2009 Portland GSA Annual Meeting (18-21 October 2009)

Paper No. 5
Presentation Time: 9:05 AM

EVALUATING THE ORIGIN OF COLUMBIA RIVER BASALTS: INSIGHTS FROM MINERAL SCALE ISOTOPE VARIATIONS


RAMOS, Frank C.1, WOLFF, John2, TOLLSTRUP, Darren L.3 and STARKEL, William A.2, (1)Geological Sciences, New Mexico State University, Box 30001, MSC 3AB, Las Cruces, NM 88003, (2)School of Earth & Environmental Sciences, Washington State University, Pullman, WA 99164, (3)Earth and Marine Sciences, University of California Davis, Davis, CA 95616, framos@nmsu.edu

Mineral scale isotopic variations have been invaluable in identifying and constraining petrogenetic process affecting the Columbia River Basalt Group (CRBG).
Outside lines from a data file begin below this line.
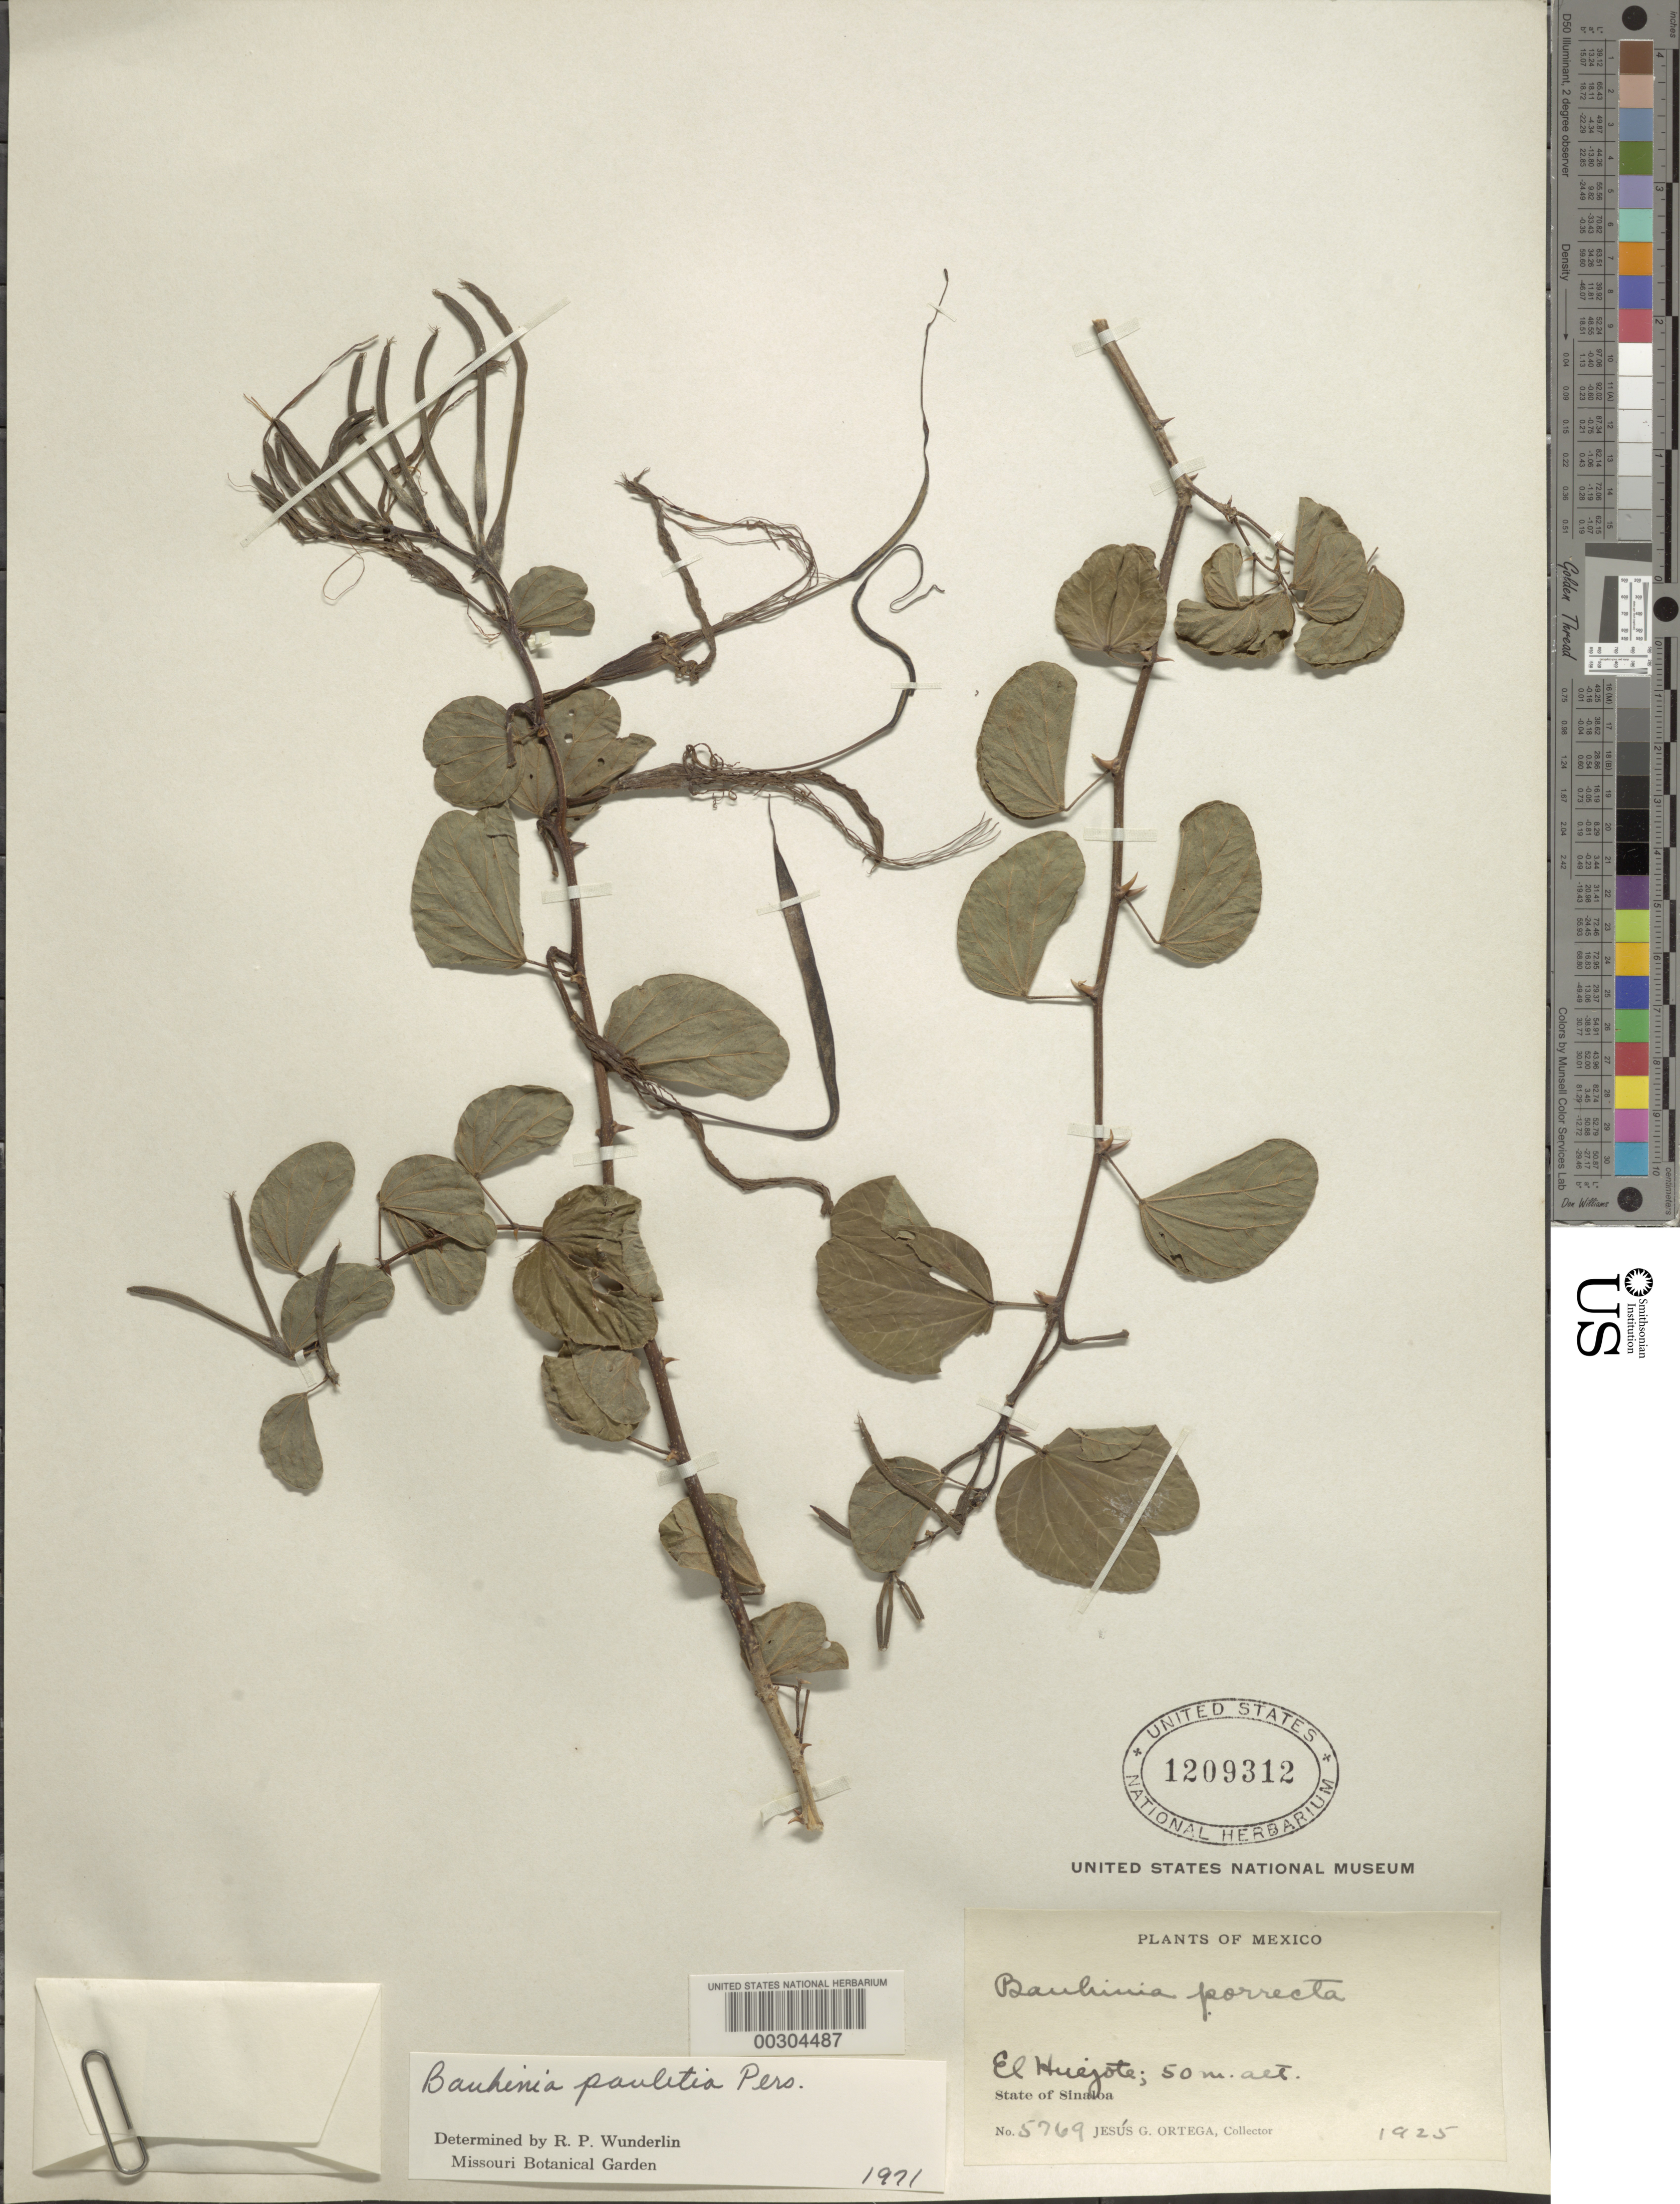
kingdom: Plantae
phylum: Tracheophyta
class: Magnoliopsida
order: Fabales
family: Fabaceae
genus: Bauhinia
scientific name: Bauhinia pauletia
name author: Pers.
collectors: J. Ortega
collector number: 5769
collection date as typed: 1925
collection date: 1925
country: Mexico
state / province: Sinaloa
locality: El huejote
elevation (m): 50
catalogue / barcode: US 1209312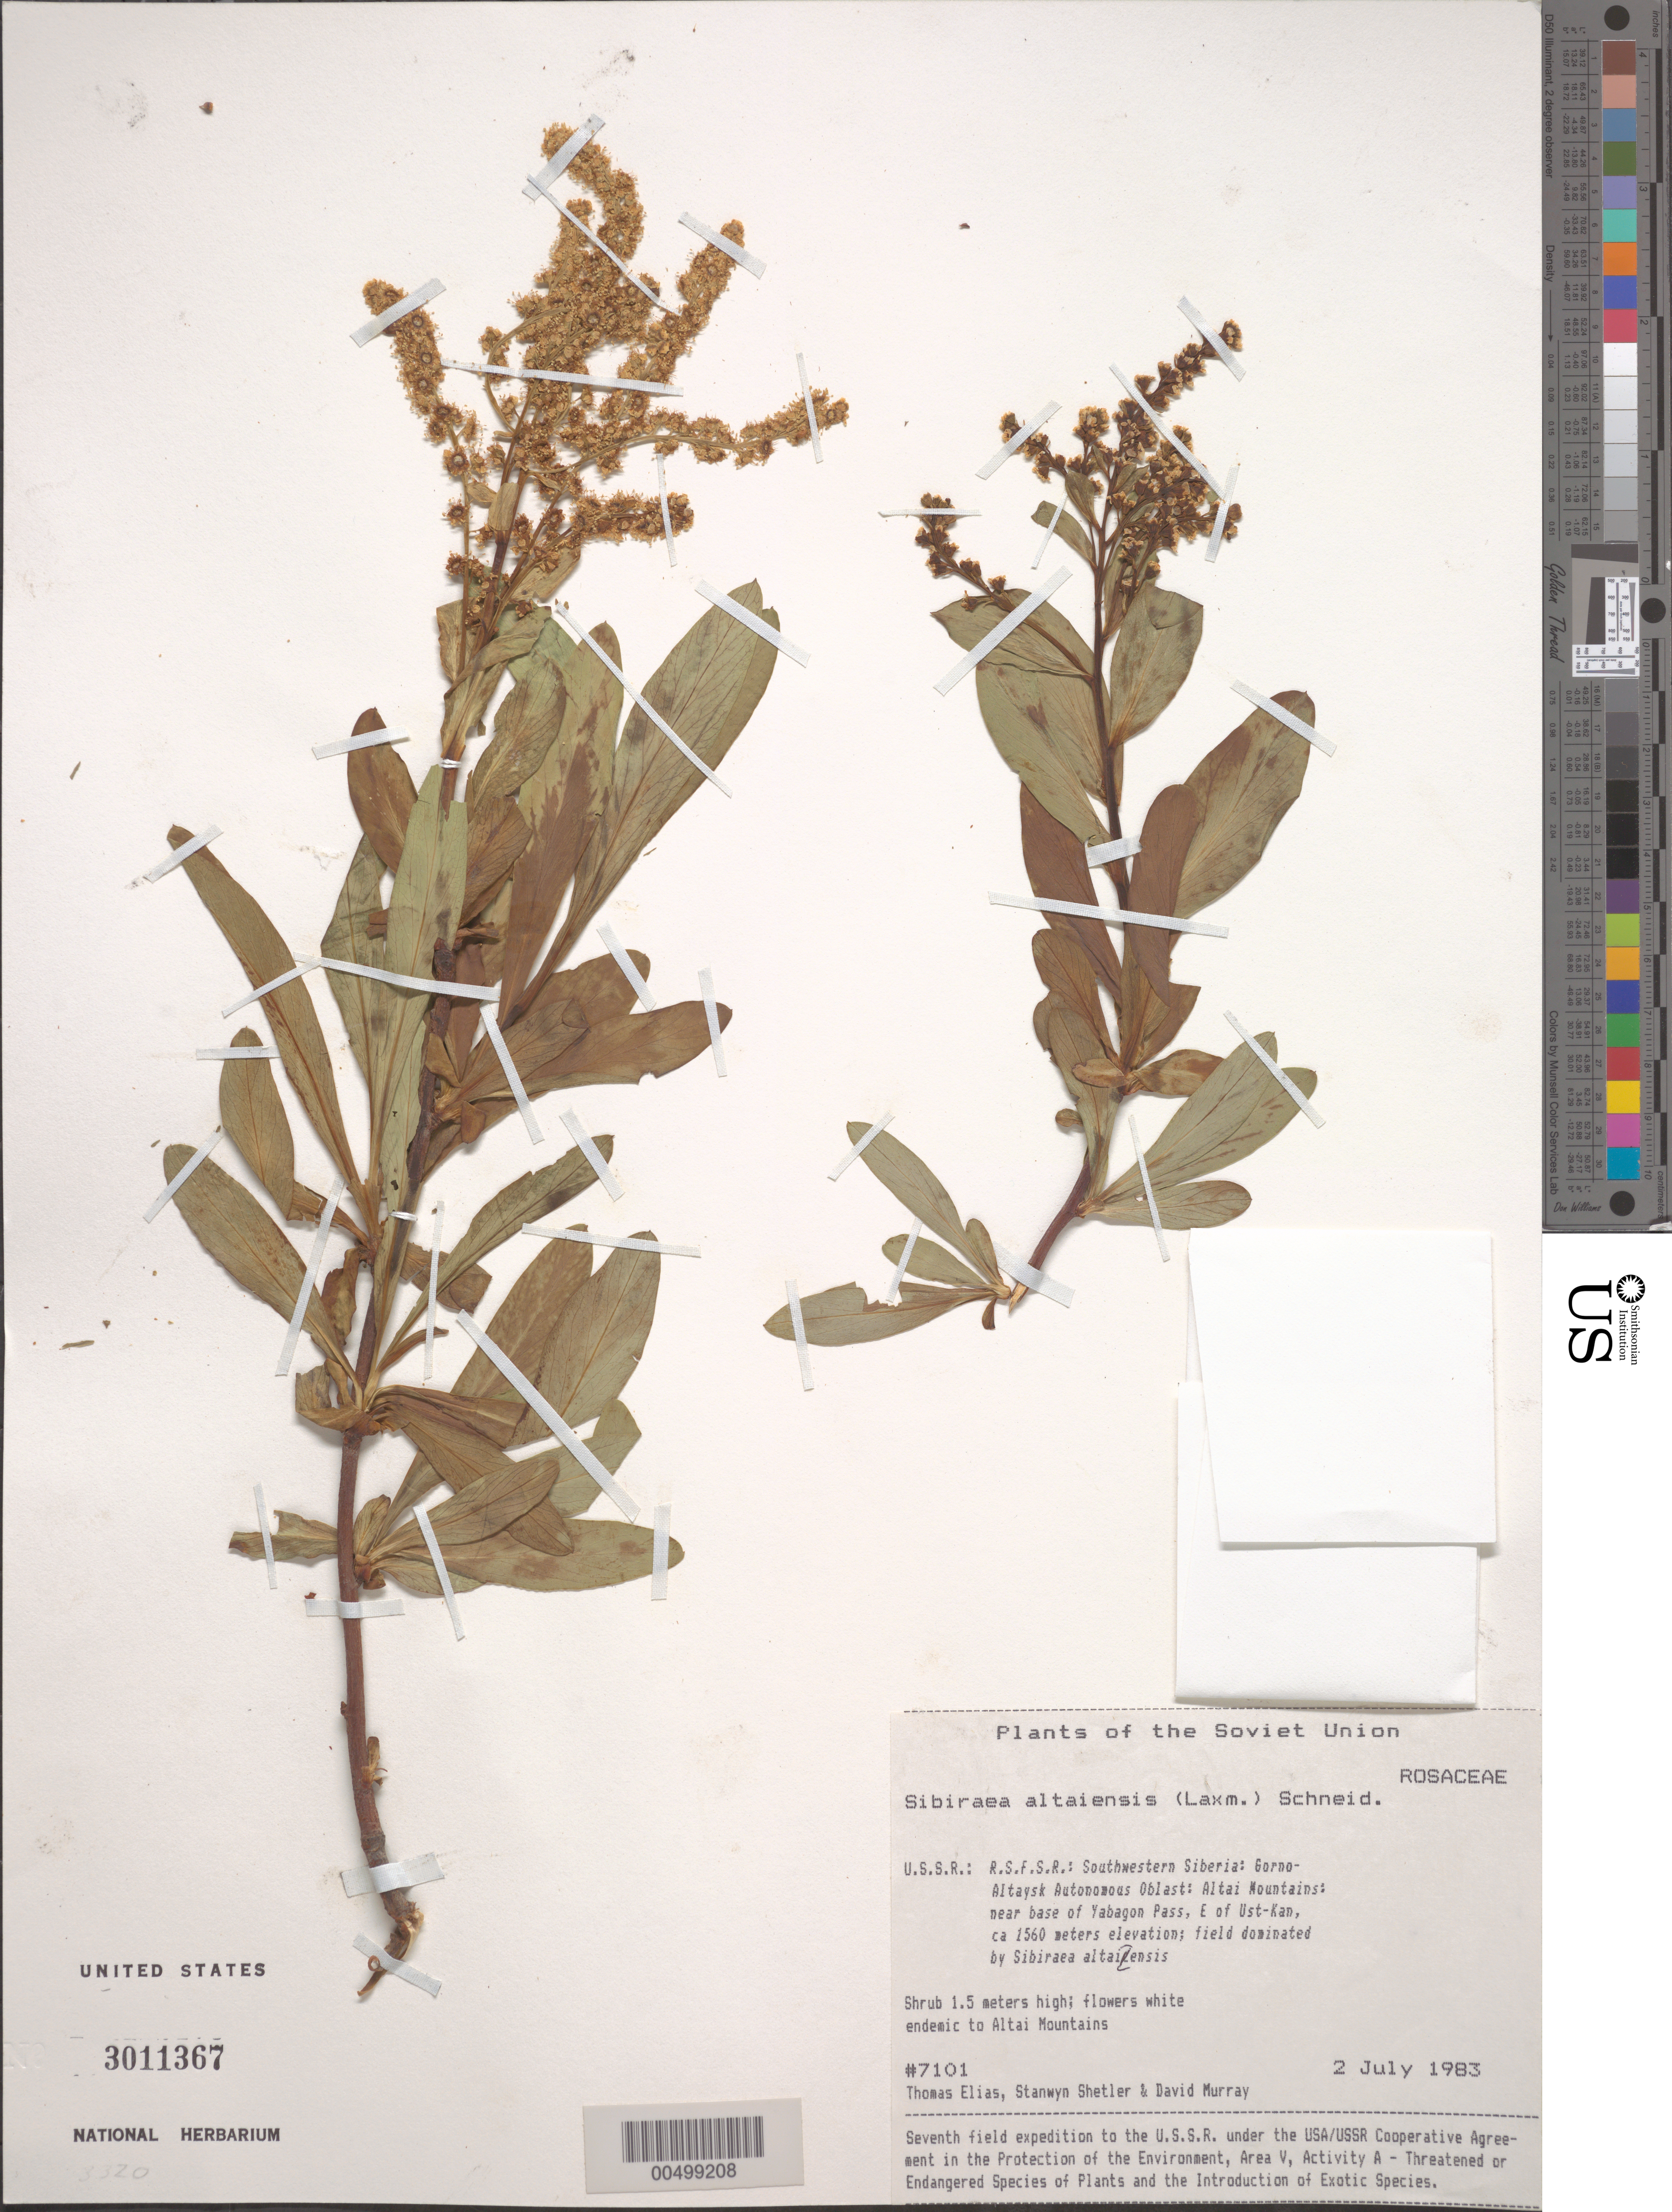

Plagioclase crystals in early-erupted Imnaha basalts retain a range of 87Sr/86Sr signatures (0.7038 to >0.7060) that suggest plume-related magma resided in crust located east of or along the eastern margin of the North American craton. Emplacement of Imnaha-related dikes heated local country rocks to the point where mineral components, such as individual plagioclase crystals, could crystallize in a range of magmas reflecting a continuum from uncontaminated to substantially contaminated compositions existing at fine-scales. These fine-scale magma variations allowed for a range of plagioclase 87Sr/86Sr ratios to be inherited while retaining relatively limited variations in An contents. Similar plagioclase 87Sr/86Sr variations are observed in later-erupted Grande Ronde basaltic andesite and Wanapum basalt. Crystal isotope profiles range from constant higher ratios (vs. host groundmass) seen from core to rim, which are consistent with crystal growth in fine-scale magma/crustal mixtures, to 87Sr/86Sr ratios which increase from core to rim in which rim 87Sr/86Sr signatures are in near equilibrium with host groundmass. In these cases however, magmas retain generally higher 87Sr/86Sr consistent with greater overall amounts of crustal assimilation affecting the magma as a whole. Crystals from lavas of the latest-erupted Saddle Mountains retain a dramatic range of isotope variations. 87Sr/86Sr profiles include those with constant ratios from core to rim with groundmass 87Sr/86Sr that is both higher and lower, ratios which range from low 87Sr/86Sr in cores to high 87Sr/86Sr in rims, which presumably result from progressive contamination by radiogenic crust during growth, and ratios in which 87Sr/86Sr decreases towards rims, consistent with probable recharge during crystal growth. Overall, in situ 87Sr/86Sr ratios are consistent with plagioclase growth in fine-scale magma/cratonic crust mixtures early in the history of CRGB eruptions (Imnaha) while continued heating of crust promoted greater, large-scale crustal involvement in products of later eruptions (Grande Ronde, Wanapum, and Saddle Mountains).